Sam zawodnik wielokrotnie wypowiadał się, że jest gotów powrócić do kadry, nawet jeśli nie występowałby w wyjściowej "szóstce". - Z chęcią pomogę drużynie narodowej. Nie muszę grać w wyjściowym składzie, nie jest dla mnie też ważne, na jakiej pozycji bym występował. Po prostu chcę podzielić się swoim doświadczeniem - mówi Franz Granvorka.
34-letni atakujący ostatni sezon spędził w tureckim Ziraat Bankasi Ankara, z którym wywalczył srebro w tamtejszej lidze. Jednak z końcem sezonu jego kontrakt wygasł i zawodnik był zmuszony poszukać sobie nowego klubu. Pierwszą jego myślą był powrót do ojczyzny i gra w jednym z francuskich zespołów. Ta perspektywa rysowała się jasno, jednak na przeszkodzie mogą stanąć... pieniądze.
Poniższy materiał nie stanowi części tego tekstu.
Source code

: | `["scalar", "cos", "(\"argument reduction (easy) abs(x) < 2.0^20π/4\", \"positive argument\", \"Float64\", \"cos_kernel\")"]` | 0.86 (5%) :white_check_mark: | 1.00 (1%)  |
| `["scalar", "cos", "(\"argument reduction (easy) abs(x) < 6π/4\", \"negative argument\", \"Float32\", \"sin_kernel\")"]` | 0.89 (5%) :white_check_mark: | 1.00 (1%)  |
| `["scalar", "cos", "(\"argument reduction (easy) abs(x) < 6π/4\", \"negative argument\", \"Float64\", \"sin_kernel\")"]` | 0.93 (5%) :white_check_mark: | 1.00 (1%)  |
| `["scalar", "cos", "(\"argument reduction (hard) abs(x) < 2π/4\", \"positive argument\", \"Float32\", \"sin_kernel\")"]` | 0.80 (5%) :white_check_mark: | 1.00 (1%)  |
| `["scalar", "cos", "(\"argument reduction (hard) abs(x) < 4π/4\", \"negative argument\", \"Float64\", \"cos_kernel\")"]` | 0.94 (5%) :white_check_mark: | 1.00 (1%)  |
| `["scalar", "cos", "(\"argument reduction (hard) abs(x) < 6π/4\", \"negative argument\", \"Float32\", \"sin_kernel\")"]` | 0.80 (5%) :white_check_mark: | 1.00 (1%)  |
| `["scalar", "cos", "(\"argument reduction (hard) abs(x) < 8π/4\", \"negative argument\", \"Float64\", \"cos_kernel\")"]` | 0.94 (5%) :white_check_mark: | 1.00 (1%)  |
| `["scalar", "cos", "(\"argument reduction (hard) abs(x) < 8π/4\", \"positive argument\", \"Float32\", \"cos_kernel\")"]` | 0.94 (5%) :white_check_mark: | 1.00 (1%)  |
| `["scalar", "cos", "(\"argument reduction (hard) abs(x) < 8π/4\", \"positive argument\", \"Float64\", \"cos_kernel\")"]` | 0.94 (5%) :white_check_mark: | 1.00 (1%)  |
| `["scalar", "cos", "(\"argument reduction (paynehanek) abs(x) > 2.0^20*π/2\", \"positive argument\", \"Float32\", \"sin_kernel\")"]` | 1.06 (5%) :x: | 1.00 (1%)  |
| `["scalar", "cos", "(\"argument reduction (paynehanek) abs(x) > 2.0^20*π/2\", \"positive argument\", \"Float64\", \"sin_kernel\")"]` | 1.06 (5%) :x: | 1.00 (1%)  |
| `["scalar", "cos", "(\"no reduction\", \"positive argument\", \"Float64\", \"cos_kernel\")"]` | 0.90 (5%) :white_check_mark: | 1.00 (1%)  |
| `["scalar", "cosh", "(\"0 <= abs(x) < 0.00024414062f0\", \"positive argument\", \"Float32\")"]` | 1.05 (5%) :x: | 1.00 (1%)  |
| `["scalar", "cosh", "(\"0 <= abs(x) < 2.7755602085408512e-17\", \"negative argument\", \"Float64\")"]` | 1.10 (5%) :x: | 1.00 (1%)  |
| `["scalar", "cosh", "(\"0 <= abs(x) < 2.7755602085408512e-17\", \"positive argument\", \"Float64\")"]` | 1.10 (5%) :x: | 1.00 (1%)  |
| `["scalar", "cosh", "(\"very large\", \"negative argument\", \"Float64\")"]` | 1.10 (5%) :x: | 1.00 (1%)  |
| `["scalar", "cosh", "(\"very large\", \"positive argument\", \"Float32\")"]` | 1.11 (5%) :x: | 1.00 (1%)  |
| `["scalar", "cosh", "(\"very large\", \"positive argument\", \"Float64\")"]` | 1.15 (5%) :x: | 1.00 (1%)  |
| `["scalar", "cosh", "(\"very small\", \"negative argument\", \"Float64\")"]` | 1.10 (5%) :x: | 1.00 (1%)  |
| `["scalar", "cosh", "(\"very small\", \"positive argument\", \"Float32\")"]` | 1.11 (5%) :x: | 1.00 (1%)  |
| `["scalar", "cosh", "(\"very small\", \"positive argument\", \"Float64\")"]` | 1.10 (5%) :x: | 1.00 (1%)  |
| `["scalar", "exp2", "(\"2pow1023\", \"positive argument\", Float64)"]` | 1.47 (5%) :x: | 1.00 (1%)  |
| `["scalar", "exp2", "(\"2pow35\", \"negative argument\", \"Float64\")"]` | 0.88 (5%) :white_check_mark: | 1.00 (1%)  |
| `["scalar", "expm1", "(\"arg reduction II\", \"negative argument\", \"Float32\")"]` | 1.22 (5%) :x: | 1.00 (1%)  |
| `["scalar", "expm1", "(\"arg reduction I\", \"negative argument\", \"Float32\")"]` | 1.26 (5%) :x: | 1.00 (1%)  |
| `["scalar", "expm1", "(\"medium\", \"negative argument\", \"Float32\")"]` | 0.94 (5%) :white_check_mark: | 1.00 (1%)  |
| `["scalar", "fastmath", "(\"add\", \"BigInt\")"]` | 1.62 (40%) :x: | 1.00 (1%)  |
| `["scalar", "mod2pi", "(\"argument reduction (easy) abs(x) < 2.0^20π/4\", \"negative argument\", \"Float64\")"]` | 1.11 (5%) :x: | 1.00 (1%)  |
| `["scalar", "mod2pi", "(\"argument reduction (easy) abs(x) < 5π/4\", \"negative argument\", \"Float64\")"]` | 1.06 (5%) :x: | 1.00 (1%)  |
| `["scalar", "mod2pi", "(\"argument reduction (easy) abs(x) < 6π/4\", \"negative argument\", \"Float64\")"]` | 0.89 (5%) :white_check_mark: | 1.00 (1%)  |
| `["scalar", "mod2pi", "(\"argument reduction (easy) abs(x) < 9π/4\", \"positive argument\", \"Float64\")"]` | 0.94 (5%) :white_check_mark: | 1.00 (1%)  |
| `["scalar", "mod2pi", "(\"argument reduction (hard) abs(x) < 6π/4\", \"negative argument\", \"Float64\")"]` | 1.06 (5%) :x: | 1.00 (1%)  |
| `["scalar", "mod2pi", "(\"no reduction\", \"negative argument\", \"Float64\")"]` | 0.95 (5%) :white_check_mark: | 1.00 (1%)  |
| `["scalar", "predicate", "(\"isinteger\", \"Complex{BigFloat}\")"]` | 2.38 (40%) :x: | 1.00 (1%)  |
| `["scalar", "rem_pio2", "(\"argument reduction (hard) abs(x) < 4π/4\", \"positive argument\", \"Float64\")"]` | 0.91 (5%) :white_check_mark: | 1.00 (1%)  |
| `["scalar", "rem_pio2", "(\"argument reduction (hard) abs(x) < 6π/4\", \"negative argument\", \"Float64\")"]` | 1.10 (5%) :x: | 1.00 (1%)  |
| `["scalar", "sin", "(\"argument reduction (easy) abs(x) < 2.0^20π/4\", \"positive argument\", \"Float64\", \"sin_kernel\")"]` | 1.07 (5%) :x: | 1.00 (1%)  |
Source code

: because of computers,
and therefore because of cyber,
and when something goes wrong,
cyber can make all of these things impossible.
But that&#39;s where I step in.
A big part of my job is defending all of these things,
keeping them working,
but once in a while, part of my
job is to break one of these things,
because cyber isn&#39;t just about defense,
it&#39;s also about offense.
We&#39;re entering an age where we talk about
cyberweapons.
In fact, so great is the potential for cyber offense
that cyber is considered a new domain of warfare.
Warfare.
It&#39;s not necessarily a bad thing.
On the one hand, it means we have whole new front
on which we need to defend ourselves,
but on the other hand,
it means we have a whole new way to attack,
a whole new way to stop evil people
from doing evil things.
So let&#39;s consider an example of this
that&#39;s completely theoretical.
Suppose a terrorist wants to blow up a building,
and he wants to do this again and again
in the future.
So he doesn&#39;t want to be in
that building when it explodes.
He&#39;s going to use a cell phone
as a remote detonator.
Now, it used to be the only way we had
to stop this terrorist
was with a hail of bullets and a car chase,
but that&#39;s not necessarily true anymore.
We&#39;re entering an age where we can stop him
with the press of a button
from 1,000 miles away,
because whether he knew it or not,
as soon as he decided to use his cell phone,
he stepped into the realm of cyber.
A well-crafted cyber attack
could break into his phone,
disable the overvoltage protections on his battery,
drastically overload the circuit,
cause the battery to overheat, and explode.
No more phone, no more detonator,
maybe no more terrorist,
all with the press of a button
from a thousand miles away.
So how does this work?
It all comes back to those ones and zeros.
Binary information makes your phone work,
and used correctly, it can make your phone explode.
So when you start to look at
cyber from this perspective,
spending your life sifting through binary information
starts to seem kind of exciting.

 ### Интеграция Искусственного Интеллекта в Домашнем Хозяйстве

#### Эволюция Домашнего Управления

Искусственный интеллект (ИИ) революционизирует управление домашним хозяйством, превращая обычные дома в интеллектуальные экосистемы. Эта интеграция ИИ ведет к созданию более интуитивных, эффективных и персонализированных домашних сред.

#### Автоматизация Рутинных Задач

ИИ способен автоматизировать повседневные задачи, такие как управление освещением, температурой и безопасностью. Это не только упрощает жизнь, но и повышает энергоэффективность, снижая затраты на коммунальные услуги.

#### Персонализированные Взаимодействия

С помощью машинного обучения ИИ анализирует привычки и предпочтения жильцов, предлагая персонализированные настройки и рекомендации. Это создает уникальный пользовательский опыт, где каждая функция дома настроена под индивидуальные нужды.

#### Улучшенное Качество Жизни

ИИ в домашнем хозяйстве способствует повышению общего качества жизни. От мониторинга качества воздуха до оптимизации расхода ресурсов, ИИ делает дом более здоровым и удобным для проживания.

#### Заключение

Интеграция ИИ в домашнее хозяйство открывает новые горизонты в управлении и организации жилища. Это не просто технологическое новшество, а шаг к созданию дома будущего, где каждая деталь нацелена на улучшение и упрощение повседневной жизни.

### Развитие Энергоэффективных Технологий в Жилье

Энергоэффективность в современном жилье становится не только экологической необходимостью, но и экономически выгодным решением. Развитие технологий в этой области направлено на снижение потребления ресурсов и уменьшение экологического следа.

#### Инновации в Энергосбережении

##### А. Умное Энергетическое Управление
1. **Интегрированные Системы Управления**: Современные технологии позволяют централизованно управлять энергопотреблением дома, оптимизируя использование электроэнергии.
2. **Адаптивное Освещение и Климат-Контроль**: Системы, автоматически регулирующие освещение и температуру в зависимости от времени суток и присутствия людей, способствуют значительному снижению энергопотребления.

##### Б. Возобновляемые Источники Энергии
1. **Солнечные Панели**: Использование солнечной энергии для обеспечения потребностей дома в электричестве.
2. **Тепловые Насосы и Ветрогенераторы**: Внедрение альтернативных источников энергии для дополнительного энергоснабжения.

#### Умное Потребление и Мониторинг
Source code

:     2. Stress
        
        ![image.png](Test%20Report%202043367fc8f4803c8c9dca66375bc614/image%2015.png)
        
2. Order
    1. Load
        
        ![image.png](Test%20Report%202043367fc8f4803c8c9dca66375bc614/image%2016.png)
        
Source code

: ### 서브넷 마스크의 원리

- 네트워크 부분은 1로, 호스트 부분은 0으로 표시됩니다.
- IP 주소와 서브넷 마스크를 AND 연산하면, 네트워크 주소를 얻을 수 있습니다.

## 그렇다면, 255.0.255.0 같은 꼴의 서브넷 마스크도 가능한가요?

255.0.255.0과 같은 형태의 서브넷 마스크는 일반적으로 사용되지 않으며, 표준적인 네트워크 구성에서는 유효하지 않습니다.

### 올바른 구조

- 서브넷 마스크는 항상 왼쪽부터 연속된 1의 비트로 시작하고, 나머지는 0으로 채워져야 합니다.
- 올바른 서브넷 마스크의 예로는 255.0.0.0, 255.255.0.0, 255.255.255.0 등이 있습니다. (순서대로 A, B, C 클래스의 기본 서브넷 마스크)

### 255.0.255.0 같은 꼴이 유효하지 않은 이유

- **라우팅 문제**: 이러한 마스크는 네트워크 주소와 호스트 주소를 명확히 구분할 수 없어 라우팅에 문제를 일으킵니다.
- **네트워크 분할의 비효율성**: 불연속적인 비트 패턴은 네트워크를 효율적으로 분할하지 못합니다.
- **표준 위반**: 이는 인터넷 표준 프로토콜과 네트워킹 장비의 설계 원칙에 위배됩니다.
Francuska siatkówka ligowa przeżywa w ostatnim czasie spory kryzys. Wiele zespołów ma ogromne kłopoty finansowe, by wymienić Montpellier UC, a ostatnio VB Tourcoing. Z tego drugiego klubu odeszli reprezentanci Francji i inni lepiej zarabiający zawodnicy. Problemy nie ominęły także Paris Volley. Dlatego też większość zespołów nie ma na tyle dużych budżetów, aby ściągać gwiazdy światowej siatkówki. Czy właśnie dlatego Granvorka ostatecznie nie powróci do Francji? O tym się przekonamy.